(Beginning of Text shown)
]> git.ipfire.org Git - thirdparty/kernel/linux.git/commitdiff
mm: add MAP_DROPPABLE for designating always lazily freeable mappings
authorJason A. Donenfeld <Jason@zx2c4.com>
Thu, 8 Dec 2022 16:55:04 +0000 (17:55 +0100)
committerJason A. Donenfeld <Jason@zx2c4.com>
Fri, 19 Jul 2024 18:22:12 +0000 (20:22 +0200)
The vDSO getrandom() implementation works with a buffer allocated with a
new system call that has certain requirements:

- It shouldn't be written to core dumps.
  * Easy: VM_DONTDUMP.
- It should be zeroed on fork.
  * Easy: VM_WIPEONFORK.

- It shouldn't be written to swap.
  * Uh-oh: mlock is rlimited.
  * Uh-oh: mlock isn't inherited by forks.

- It shouldn't reserve actual memory, but it also shouldn't crash when
  page faulting in memory if none is available
  * Uh-oh: VM_NORESERVE means segfaults.

It turns out that the vDSO getrandom() function has three really nice
characteristics that we can exploit to solve this problem:

1) Due to being wiped during fork(), the vDSO code is already robust to
   having the contents of the pages it reads zeroed out midway through
   the function's execution.

2) In the absolute worst case of whatever contingency we're coding for,
   we have the option to fallback to the getrandom() syscall, and
   everything is fine.

3) The buffers the function uses are only ever useful for a maximum of
   60 seconds -- a sort of cache, rather than a long term allocation.

These characteristics mean that we can introduce VM_DROPPABLE, which
has the following semantics:

a) It never is written out to swap.
b) Under memory pressure, mm can just drop the pages (so that they're
   zero when read back again).
c) It is inherited by fork.
d) It doesn't count against the mlock budget, since nothing is locked.
e) If there's not enough memory to service a page fault, it's not fatal,
   and no signal is sent.
(End of Text shown)
(Beginning of Data shown)
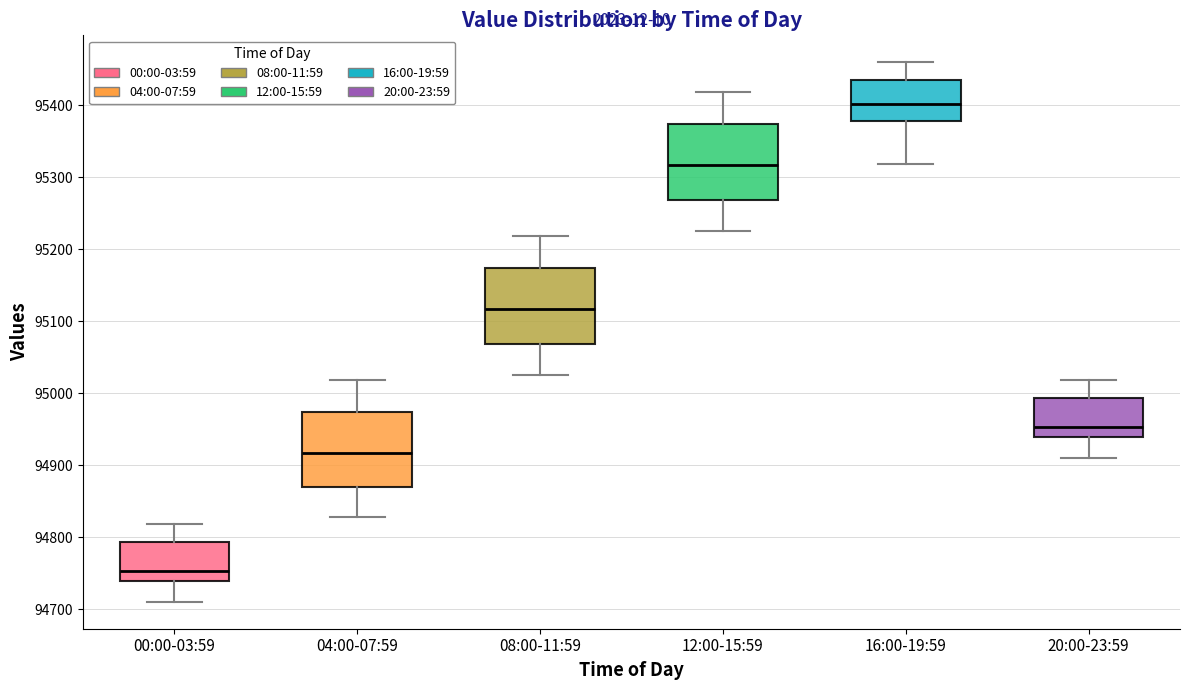

Where does the upper whisker of the box for 08:00-11:59 end on the y-axis? The values are not printed on the chart, so give them approximately, as read against the axis.

95220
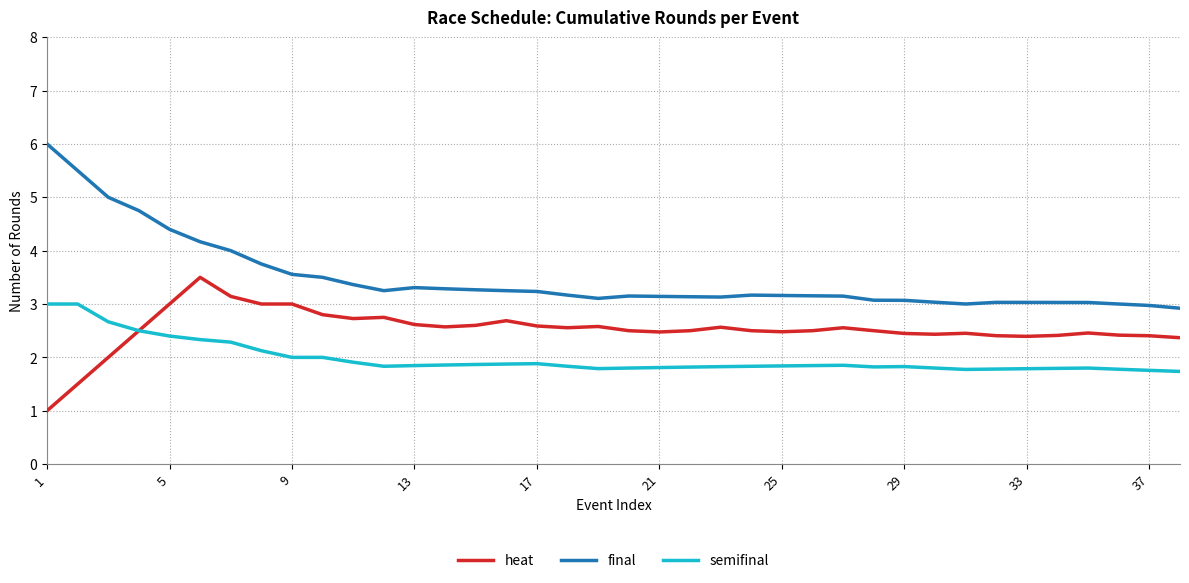

True or false: semifinal and final intersect in this chart.

False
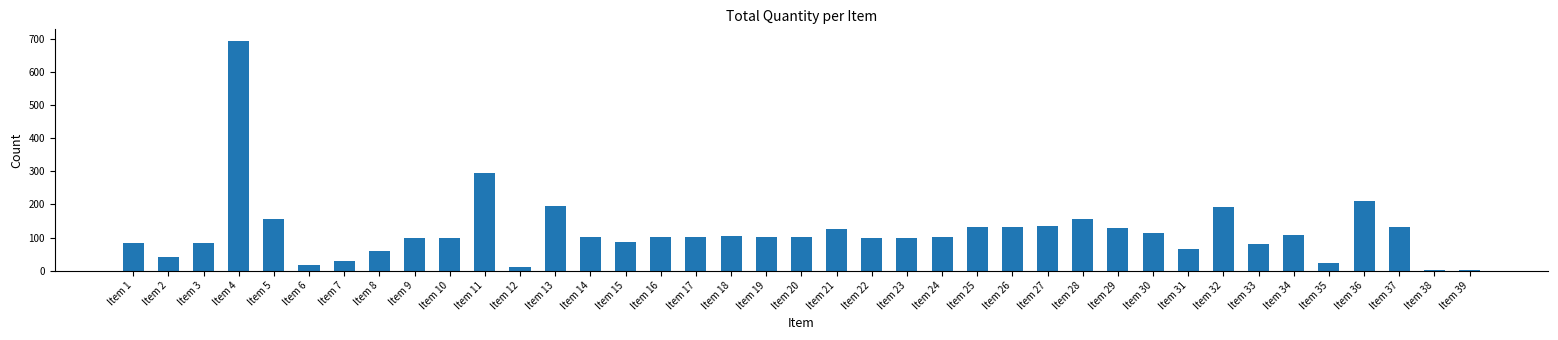

What is the sum of all values?

4604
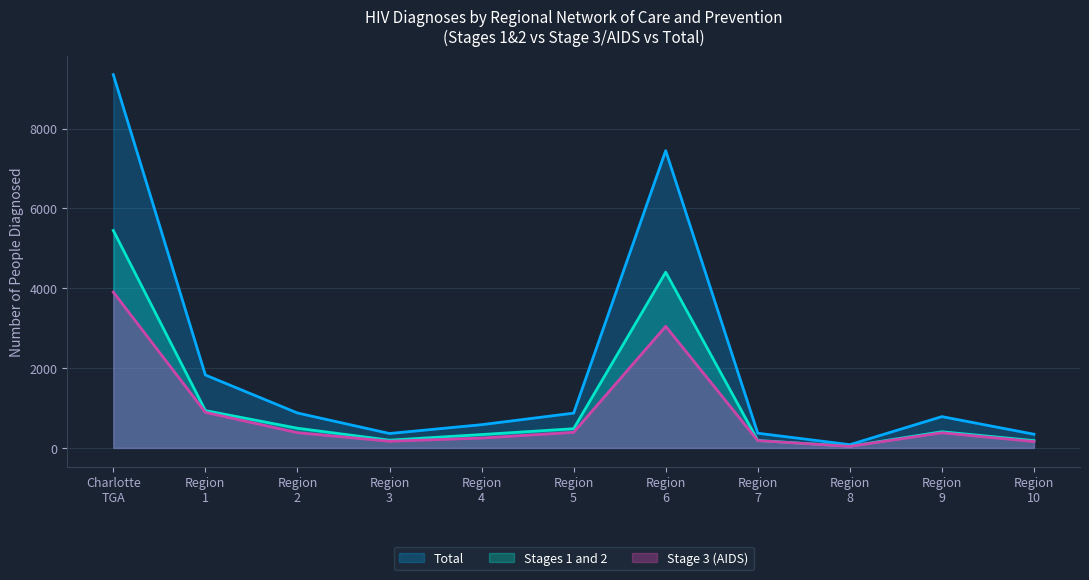

Which series has the largest total across all categories?

Total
(End of Data shown)
== Exercise tasks ==
1 - Repeat the part of the commit message that opens with the words containing "a) It never is written out to swap." and closes with "c) It is inherited by fork.".
2 - In the records, take the part that opens with the line containing "Which series has" and runs through the end of the records, and switch "largest" to "smallest". Give back only those lines, with nothing else changed.
The records have no connection to the commit message.

== Results for each task ==
1 -
a) It never is written out to swap.
b) Under memory pressure, mm can just drop the pages (so that they're
   zero when read back again).
c) It is inherited by fork.

2 -
Which series has the smallest total across all categories?

Total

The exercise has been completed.